How to complete this task —
Go through the entries one line at a time, and gather every line that has the word "Spiritualität".

Items listed in a dataset:

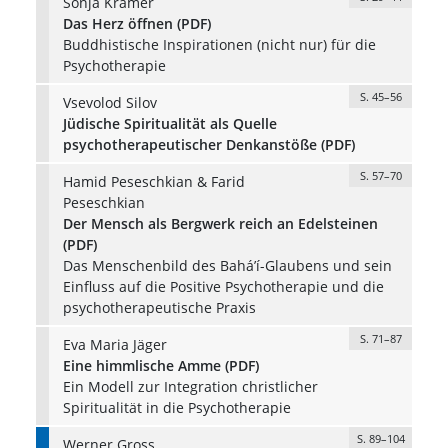
Sonja Kramer
Das Herz öffnen (PDF)
Buddhistische Inspirationen (nicht nur) für die
Psychotherapie
S. 45–56
Vsevolod Silov
Jüdische Spiritualität als Quelle
psychotherapeutischer Denkanstöße (PDF)
S. 57–70
Hamid Peseschkian & Farid
Peseschkian
Der Mensch als Bergwerk reich an Edelsteinen
(PDF)
Das Menschenbild des Bahá’í-Glaubens und sein
Einfluss auf die Positive Psychotherapie und die
psychotherapeutische Praxis
S. 71–87
Eva Maria Jäger
Eine himmlische Amme (PDF)
Ein Modell zur Integration christlicher
Spiritualität in die Psychotherapie
S. 89–104
Werner Gross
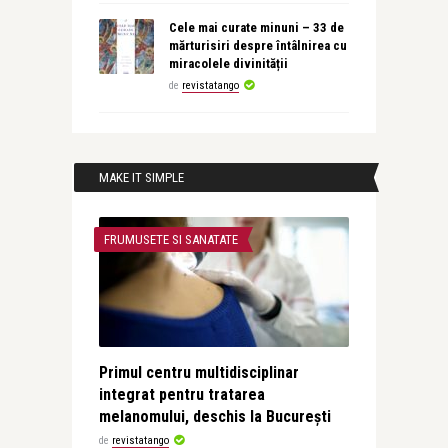
Cele mai curate minuni – 33 de
mărturisiri despre întâlnirea cu
miracolele divinității
de
revistatango
MAKE IT SIMPLE
FRUMUSETE SI SANATATE
Primul centru multidisciplinar
integrat pentru tratarea
melanomului, deschis la București
de
revistatango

Expected answer —
Jüdische Spiritualität als Quelle
Spiritualität in die Psychotherapie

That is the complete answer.